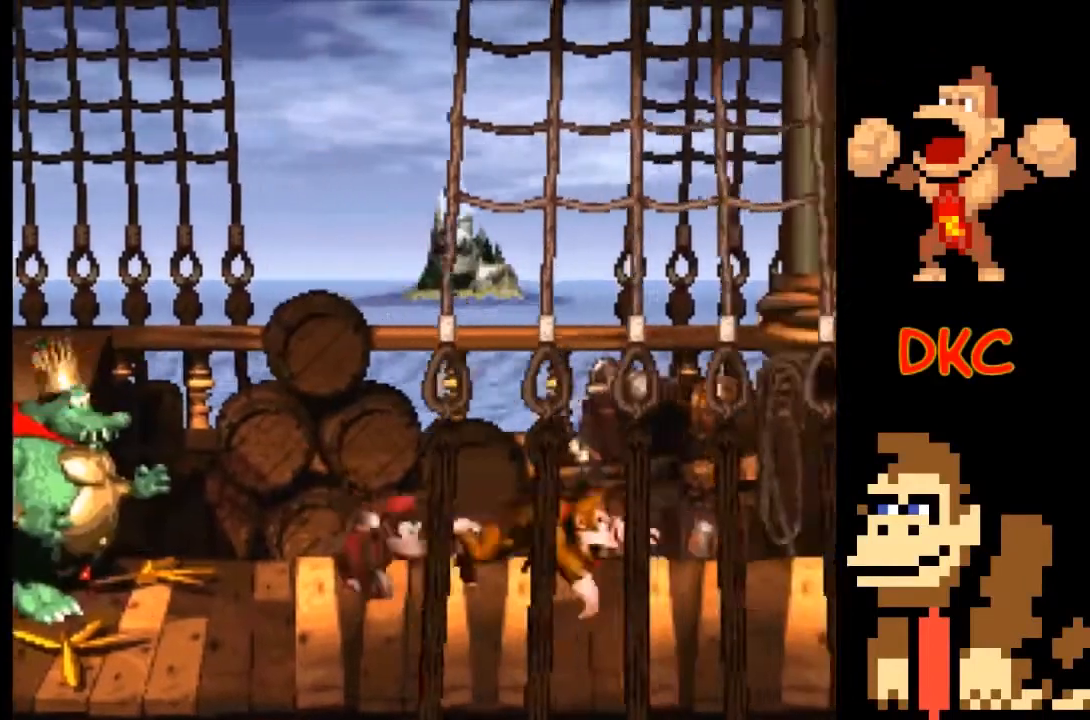
{"dt_ms": 500, "buttons": ["X"], "left_stick": "up-left", "right_stick": "center", "events": [[167, "left_stick", "right"], [467, "left_stick", "up-left"]]}
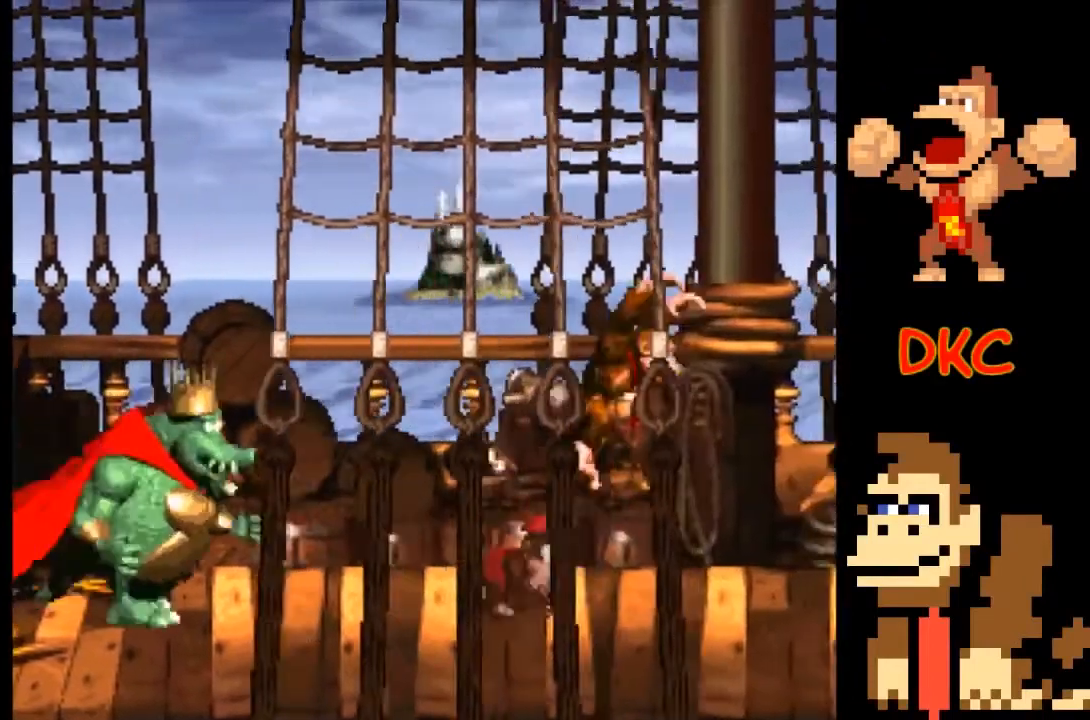
{"dt_ms": 500, "buttons": ["X"], "left_stick": "left", "right_stick": "center", "events": [[33, "left_stick", "left"]]}
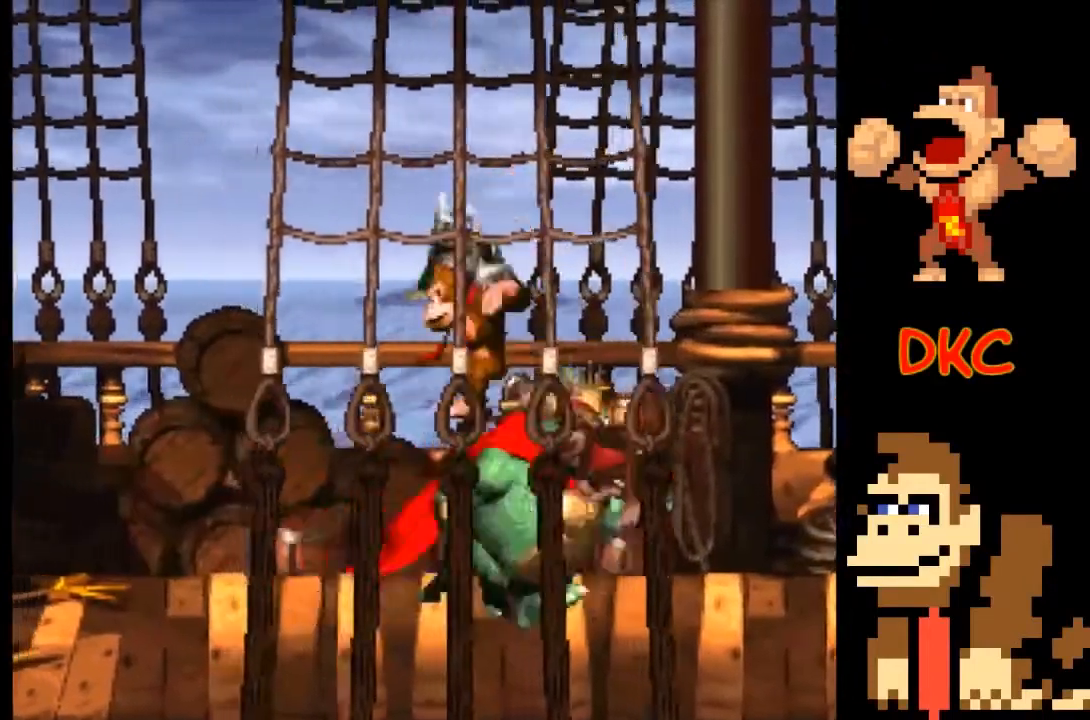
{"dt_ms": 500, "buttons": ["X"], "left_stick": "right", "right_stick": "center", "events": [[233, "left_stick", "right"]]}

Your assignment:
Please give the data again unaltered, leaving out any images.

Exercise answer:
{"dt_ms": 500, "buttons": ["X"], "left_stick": "up-left", "right_stick": "center", "events": [[167, "left_stick", "right"], [467, "left_stick", "up-left"]]}
{"dt_ms": 500, "buttons": ["X"], "left_stick": "left", "right_stick": "center", "events": [[33, "left_stick", "left"]]}
{"dt_ms": 500, "buttons": ["X"], "left_stick": "right", "right_stick": "center", "events": [[233, "left_stick", "right"]]}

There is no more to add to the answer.